A distinctive shadow contrast is commonly used in spotlight photography where we highlight a specific part of our subject, let it be the face or anything else to light the location to improve the result of the image. Everything else besides the highlighted part oftentimes stays in shadow or is much less emphasized. For that type of photoshoot, we use only key light to cast the highlight. But we can also use background lighting to get the silhouette of our subject to stand out, but that requires playing with the light on a professional level to not spoil the overall image. As the key light, we use a strobe with a replaceable mount where you can put different filters to focus the light in different shapes and forms. The main purpose of that light is to make it able of focusing the light on a spot that we want to highlight. We mentioned earlier the spotlight tech, while we were talking about the three-point lighting setup, and the spotlight, plays the role of hair light and sets between the subject and foreground to highlight shoulders and overall silhouette.
If we are backlighting our subject or the model we achieve a silhouette effect. With such effect, we do not see foreground details of our subject because the backlight overexposes the image from behind making up for the contrast in the foreground. Thus, on certain ISO settings, we can easily get silhouette shots for creative images where our model can emphasize her body features with choreography positions.
Rembrandt lighting setup
Rembrandt Haarmens van Rijn – Dutch painter, engraver, and a great master of light and shade, the largest representative of the Golden Age of Dutch painting. He was able to embody in his works the whole spectrum of human experience with such emotional intensity, which before him did not know the fine arts. The way he depicts light in his artworks got a response in modern photography.
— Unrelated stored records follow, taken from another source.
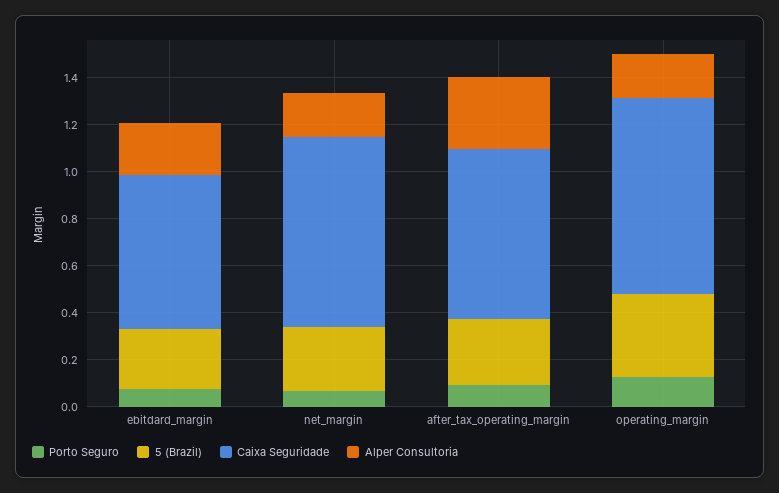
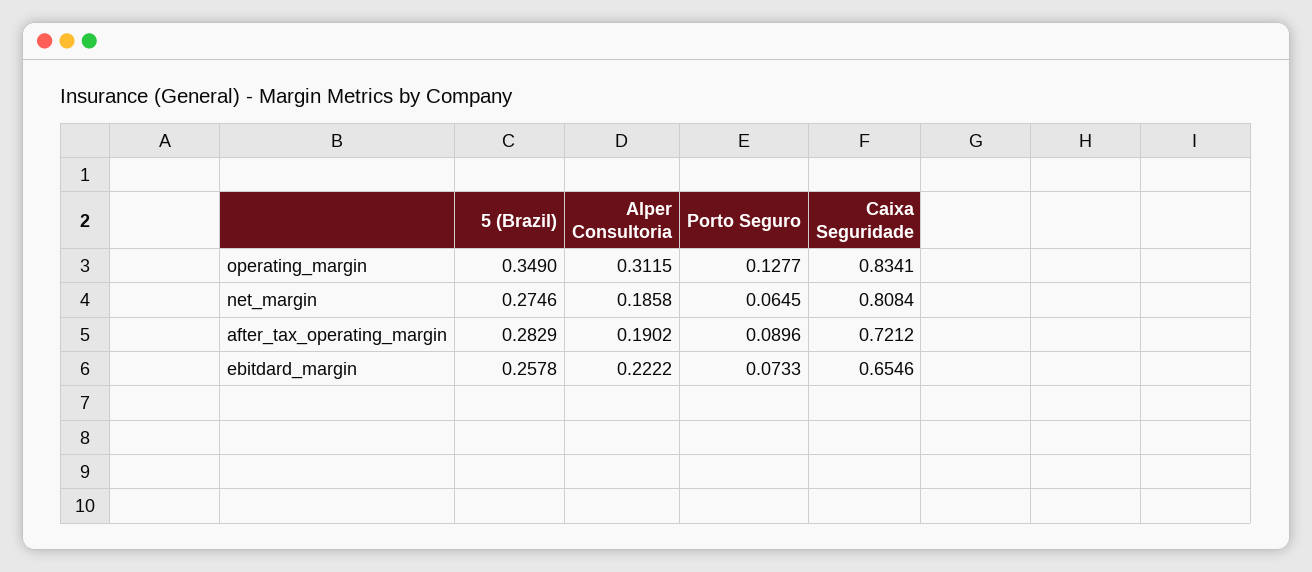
Alper Consultoria, after_tax_operating_margin: 0.3 -> 0.1902
Alper Consultoria, operating_margin: 0.2 -> 0.3115

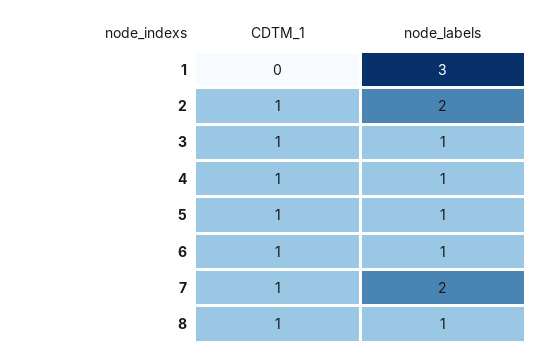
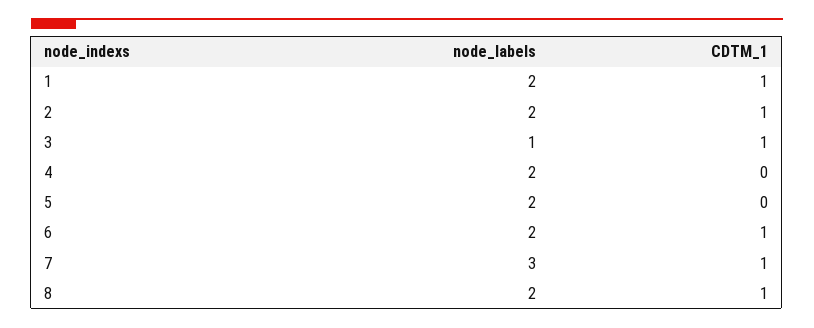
CDTM_1, 1: 0 -> 1
node_labels, 1: 3 -> 2
CDTM_1, 4: 1 -> 0
node_labels, 4: 1 -> 2
CDTM_1, 5: 1 -> 0
node_labels, 5: 1 -> 2
node_labels, 6: 1 -> 2
node_labels, 7: 2 -> 3
node_labels, 8: 1 -> 2

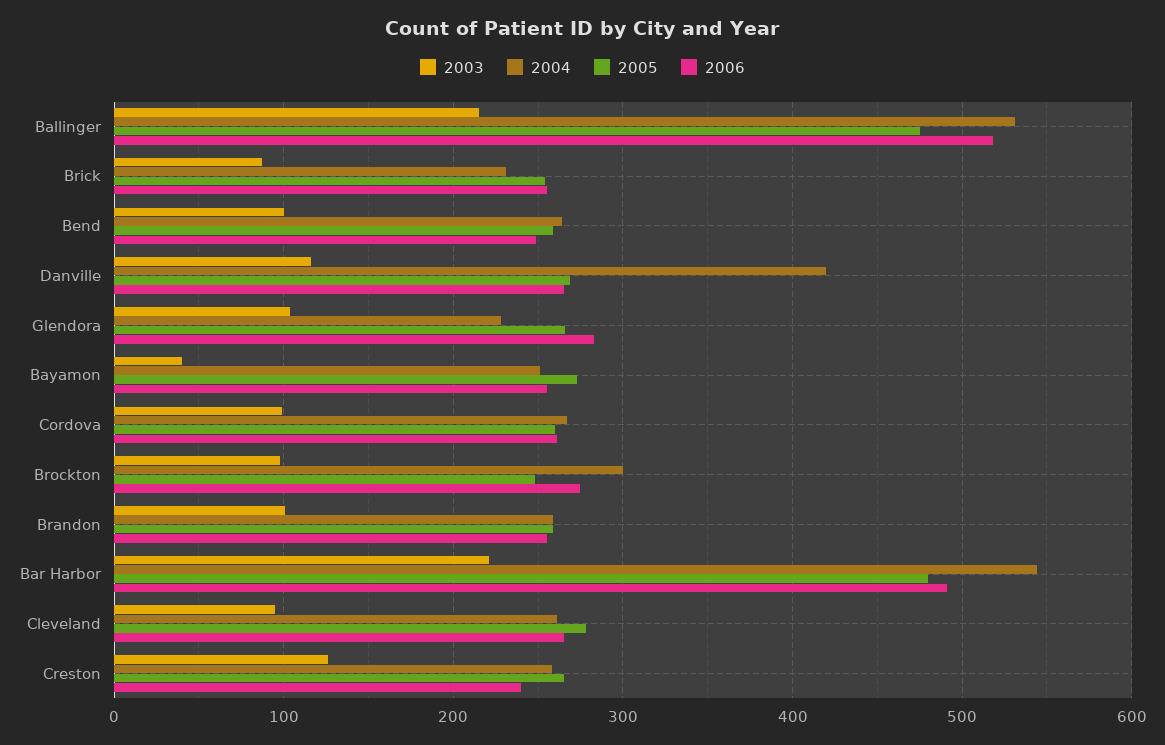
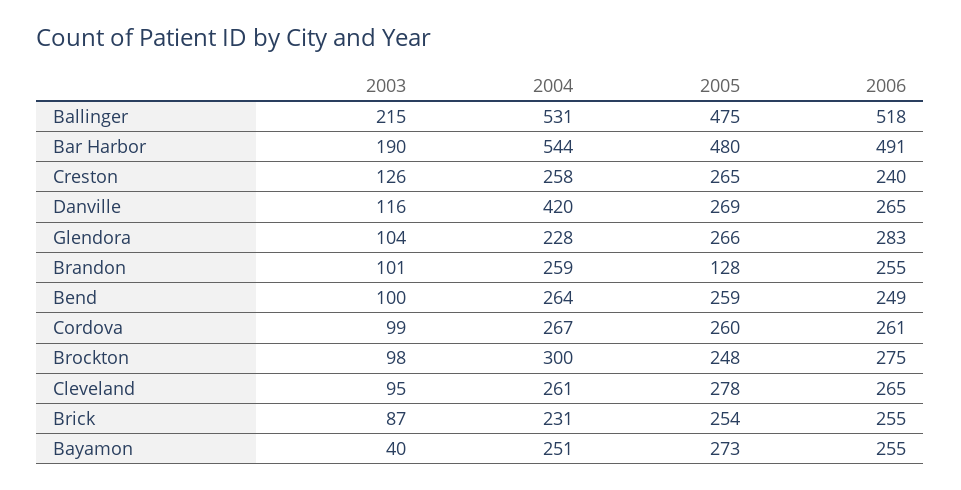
2005, Brandon: 260 -> 128
2003, Bar Harbor: 220 -> 190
On most of Rembrandt’s portrait artworks, we can see a distinctive light triangle spilling on the part of the face that stays in the shadow when the other side is lit. The light separation is a fundamental part here that gives us a hint on how we can imitate the lighting, but the most crucial is the way we achieve that light triangle. So let us do it step by step.
So, how do we achieve this light triangle? Let us start with setting up the hard light source on the right side of our subject and above. If we turn off other lights in the room we will see that half of our subject's face stays lit while the right side stays in complete darkness or shadow. That way we just split light, but that is not Rembrandt yet. To get the triangle we need to move our light a bit towards the camera position. And now you will start to see a small amount of light cross over the right side of the face. We still have shadows cast by the nose which forms only a small light triangle area beneath the eye level on the cheek. The height of the light source matters because when we move it up or down it makes up for the triangle depth casting either deep shadow or shallow.
We can also use diffusers and reflectors here to soften the light and make cast shadows less harsh. All it matters is to have the right angle of the light going onto the subject's face, and the nose does the trick with the right angle.